Less than or equal to 300 cubic feet
In a single smoke compartment, individual cylinders available for immediate use in patient care areas with an aggregate volume of less than or equal to 300 cubic feet are not required to be stored in an enclosure. Cylinders must be handled with precautions as specified in 11.6.2.
A precautionary sign readable from 5 feet is on each door or gate of a cylinder storage room, where the sign includes the wording as a minimum "CAUTION: OXIDIZING GAS(ES) STORED WITHIN NO SMOKING."
Storage is planned so cylinders are used in order of which they are received from the supplier. Empty cylinders are segregated from full cylinders. When facility employs cylinders with integral pressure gauge, a threshold pressure considered empty is established. Empty cylinders are marked to avoid confusion. Cylinders stored in the open are protected from weather.
11.3.1, 11.3.2, 11.3.3, 11.3.4, 11.6.5 (NFPA 99)
Observations:
Name: MAIN BUILDING 01 - Component: 01 - Tag: 0923

Based on observation and interview, it was determined the facility failed to maintain the fire resistance rating of medical gas rooms, in sprinklered locations, affecting one of five levels.

Findings include:

Observation on July 17, 2024, at 11:05 a.m., revealed in the basement floor Oxygen Storage Room door failed to self-close and latch when tested.

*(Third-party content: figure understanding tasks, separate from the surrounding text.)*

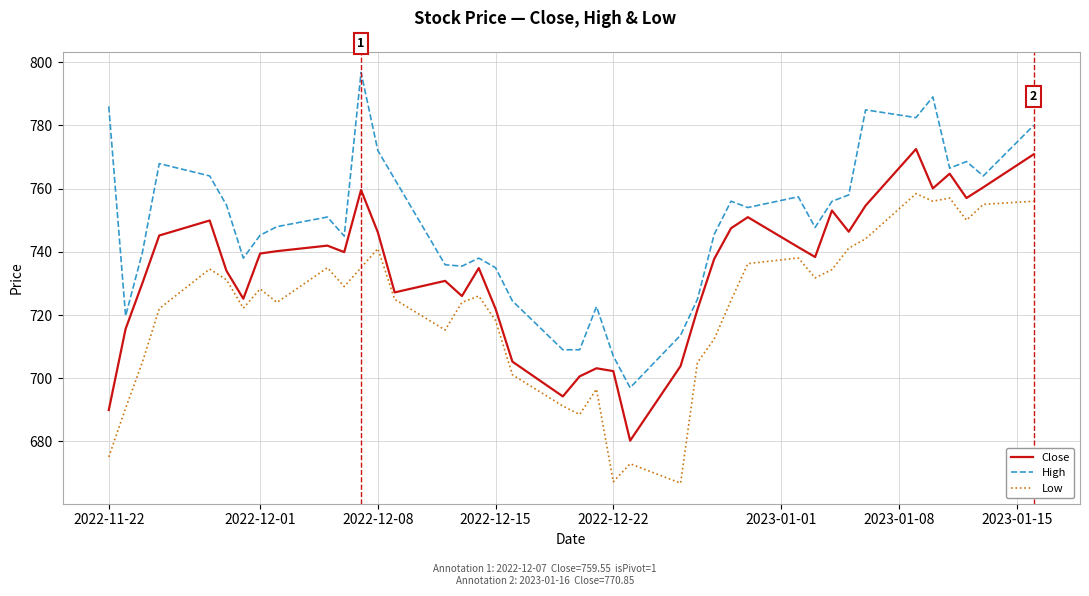

What is the smallest value displayed?

666.8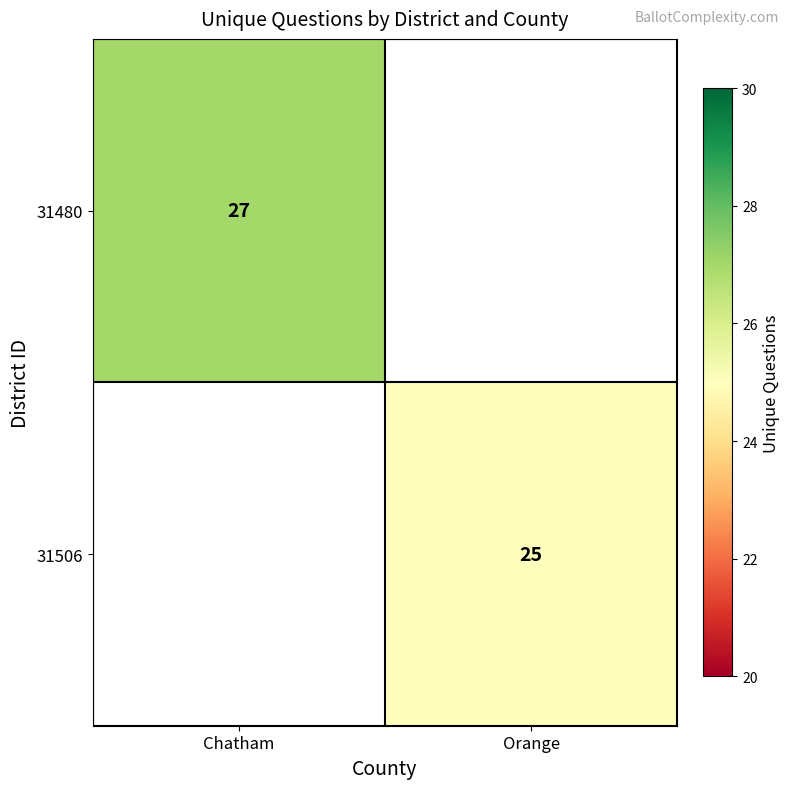

True or false: 31480 has a value of 27 at Chatham.

True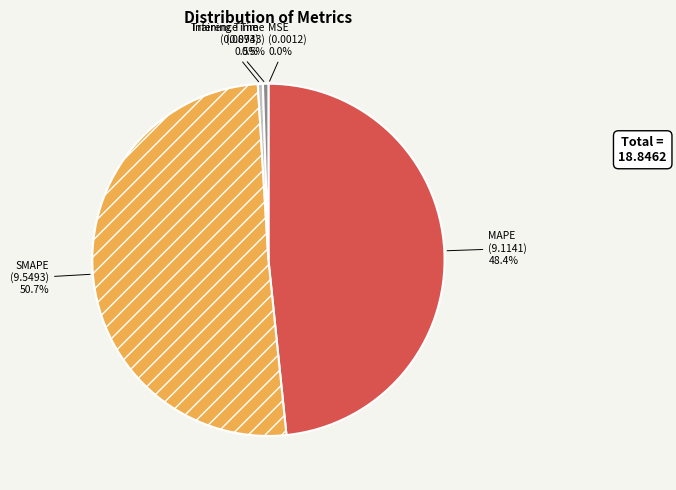

Between Inference Time and MAPE, which is larger?

MAPE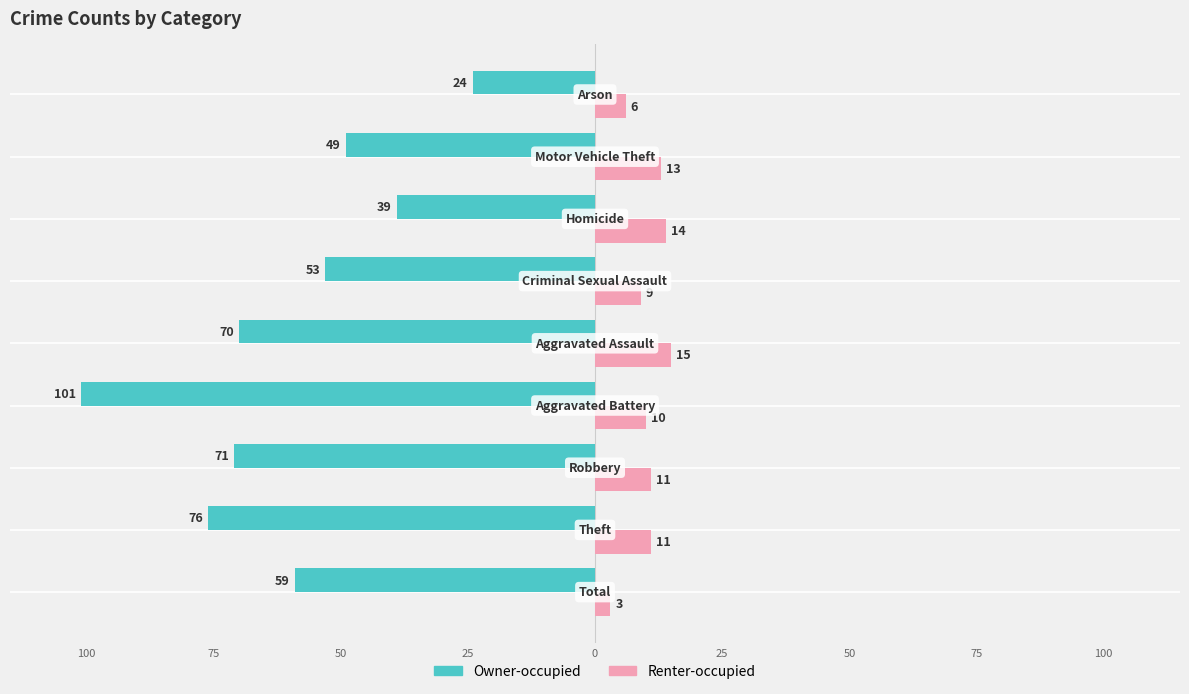

What is the value of the Renter-occupied bar at the 4th from the left?

10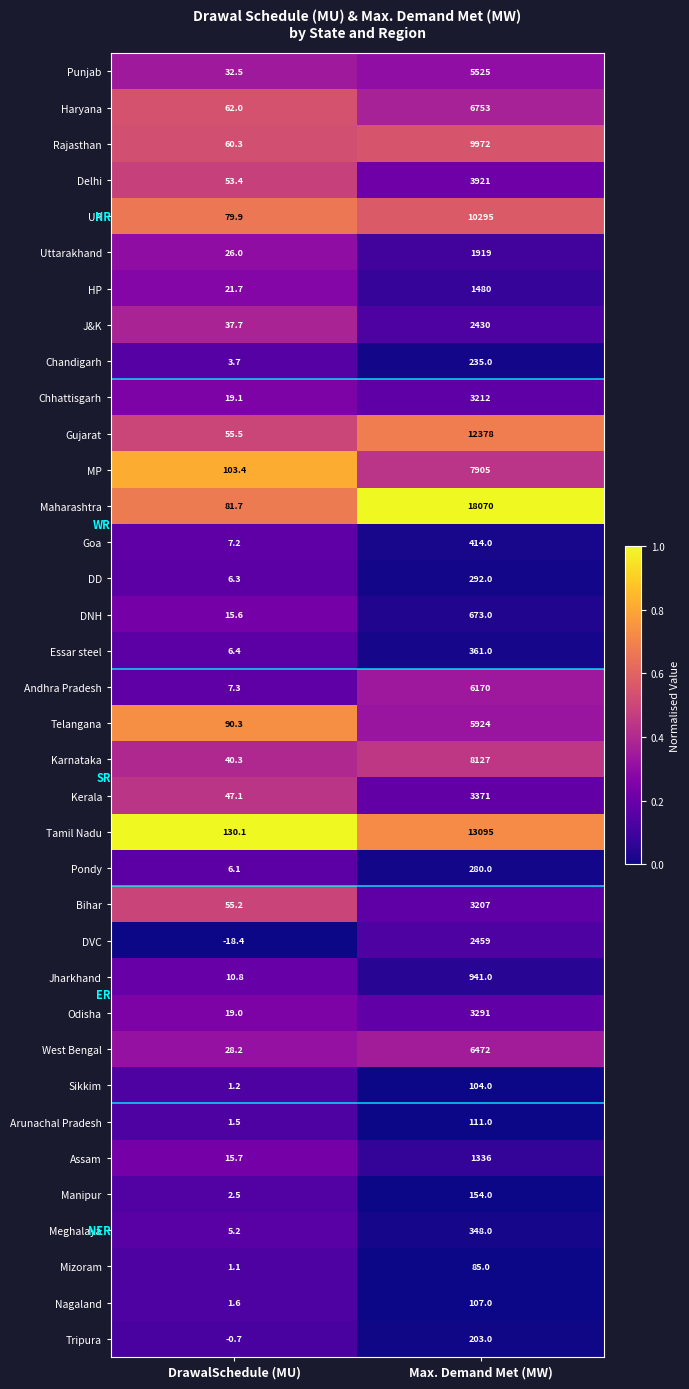

What is the sum of the DVC values at DrawalSchedule (MU) and Max. Demand Met (MW)?

2440.6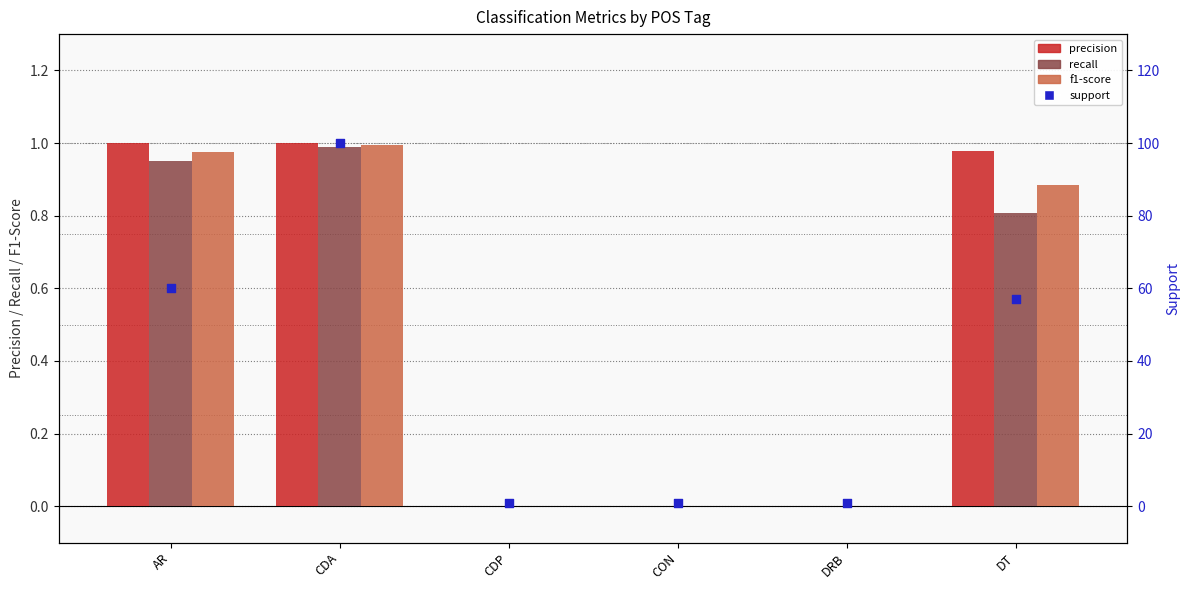

Which series has the largest total across all categories?

support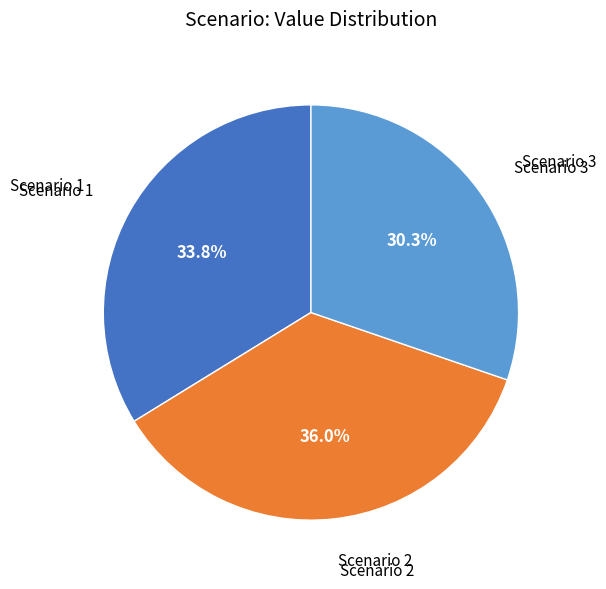

Is there a majority slice in this chart?

No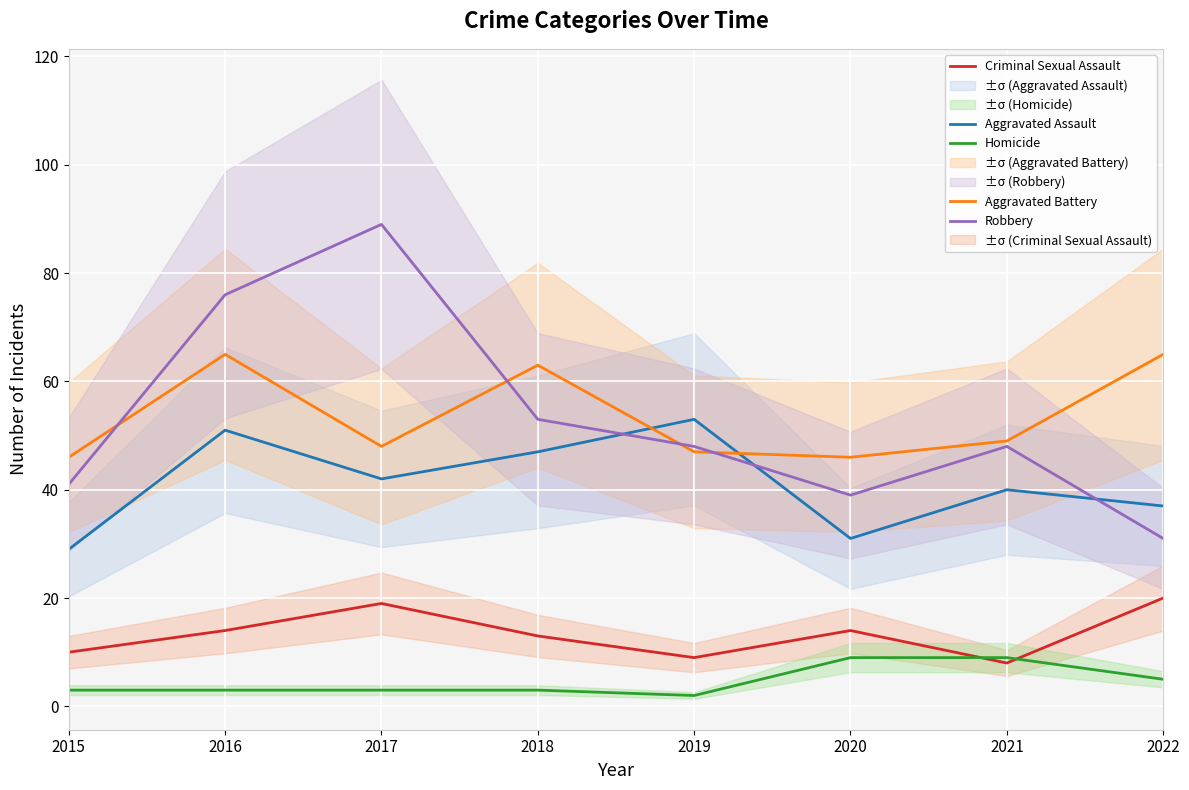

Is it true that Criminal Sexual Assault equals 9 at 2018?

False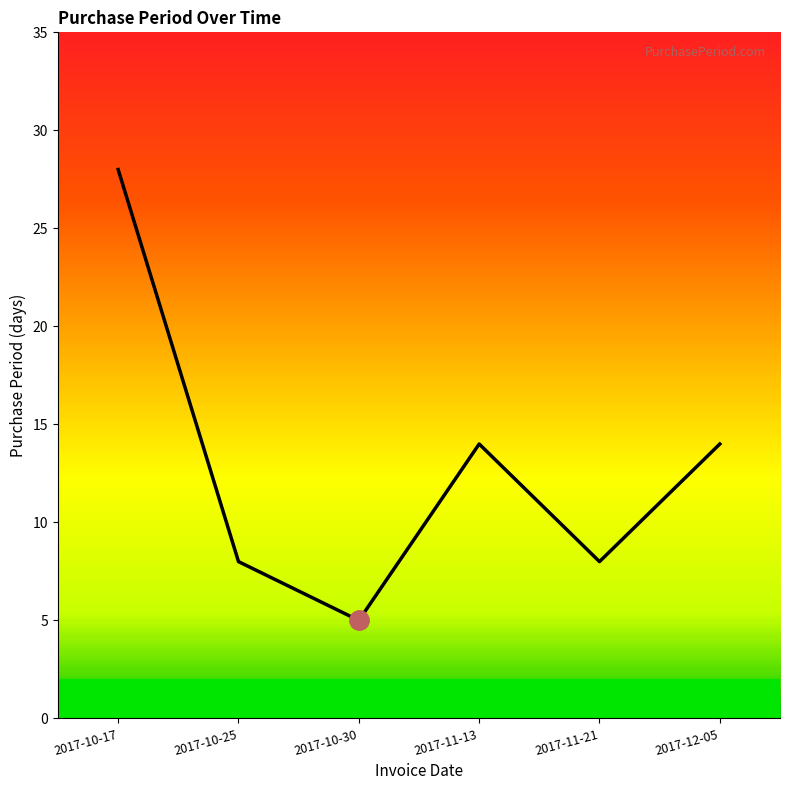

What is the greatest value displayed?

28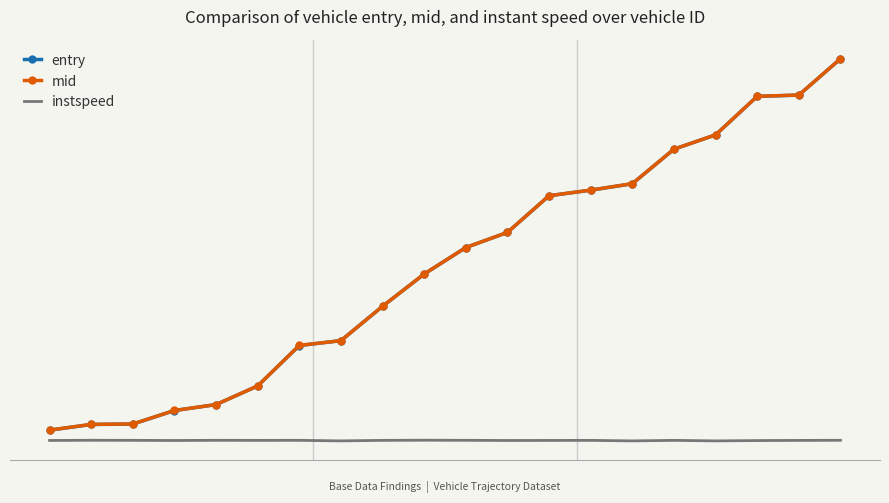

What are all the series names shown in the legend?

entry, mid, instspeed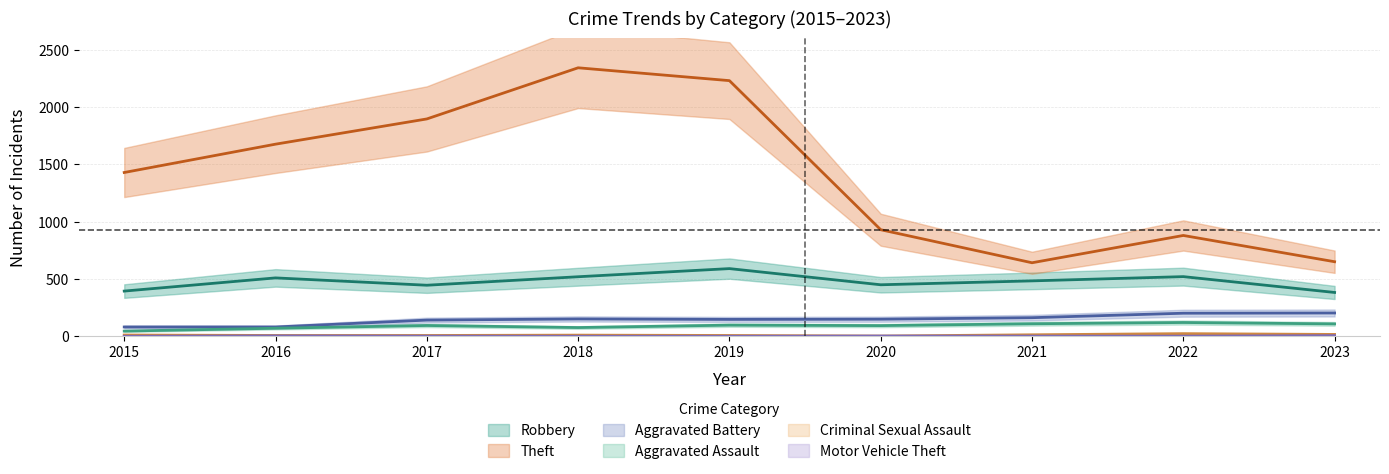

True or false: Criminal Sexual Assault and Theft cross at least once.

False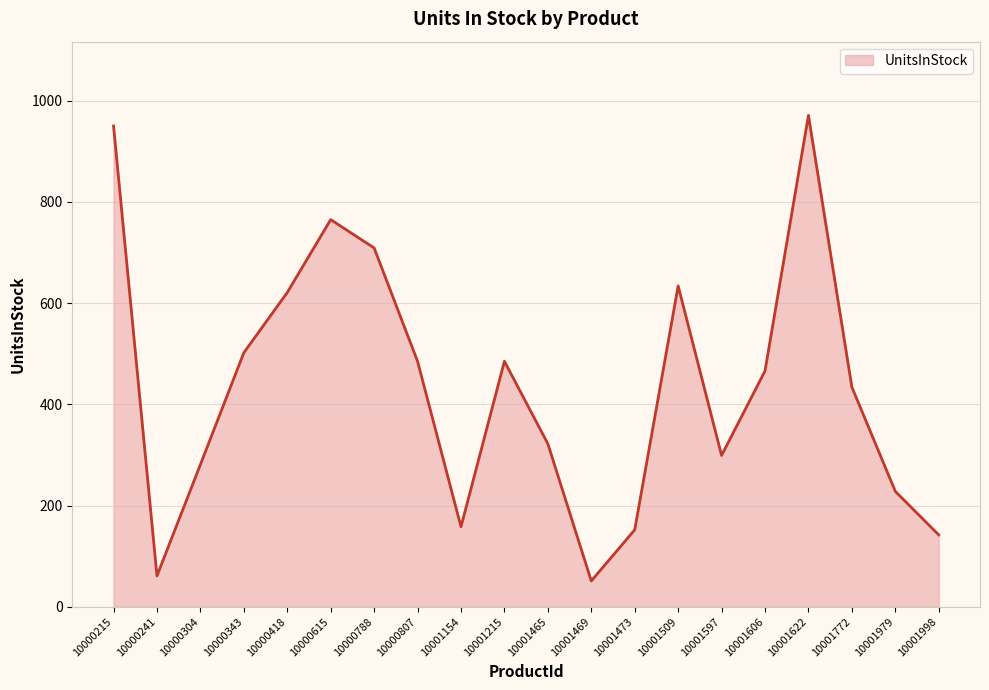

What is the difference between the maximum and minimum values?

920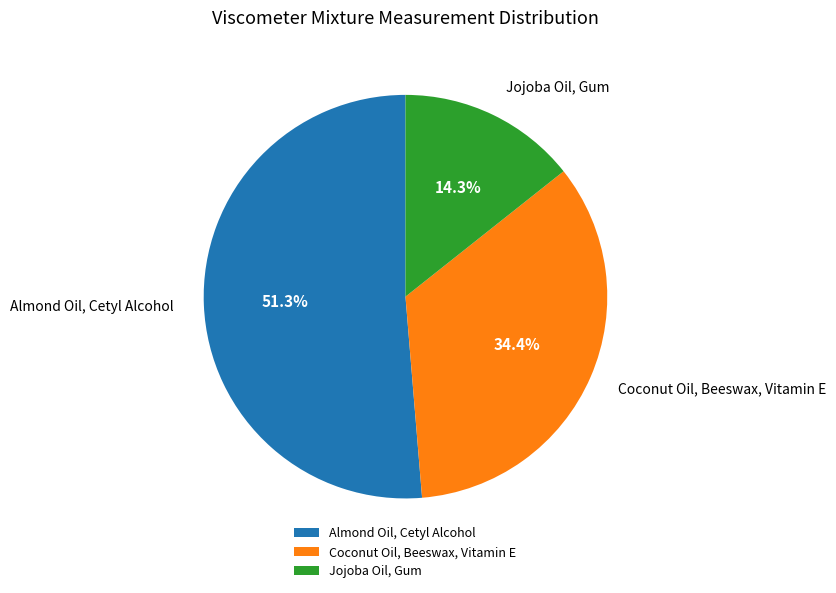

The Jojoba Oil, Gum slice represents 14% of the pie. True or false?

True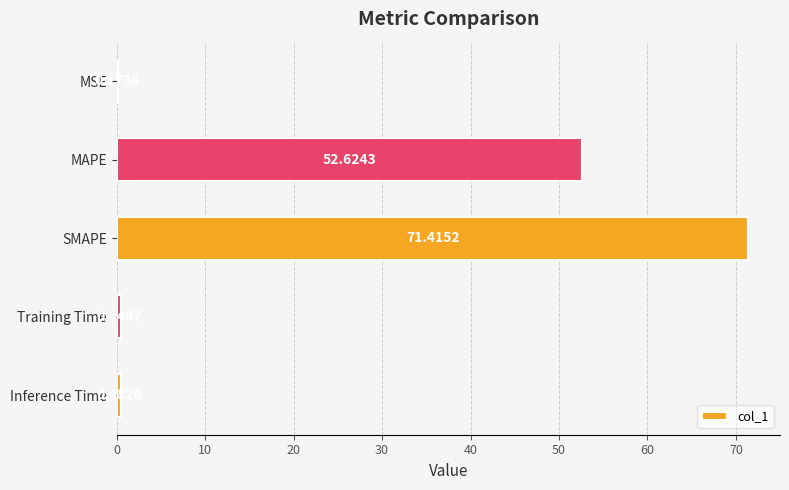

What is the sum of all values?

125.1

Exit Interview with the Administrator and Maintenance Director on July 17, 2024, at 1:20 p.m., confirmed the oxygen storage deficiency.





 Plan of Correction - To be completed: 08/01/2024

1.Oxygen storage room in the basement latched was fixed.
2. Audit conducted on all oxygen rooms to ensure self-closing doors latch.
3. NHA/designee re-educated maintenance on ensuring self-closing doors latch.
4. NHA/designee will conduct audits monthly x3 months. Results will be submitted to QAPI for review and recommendations as needed.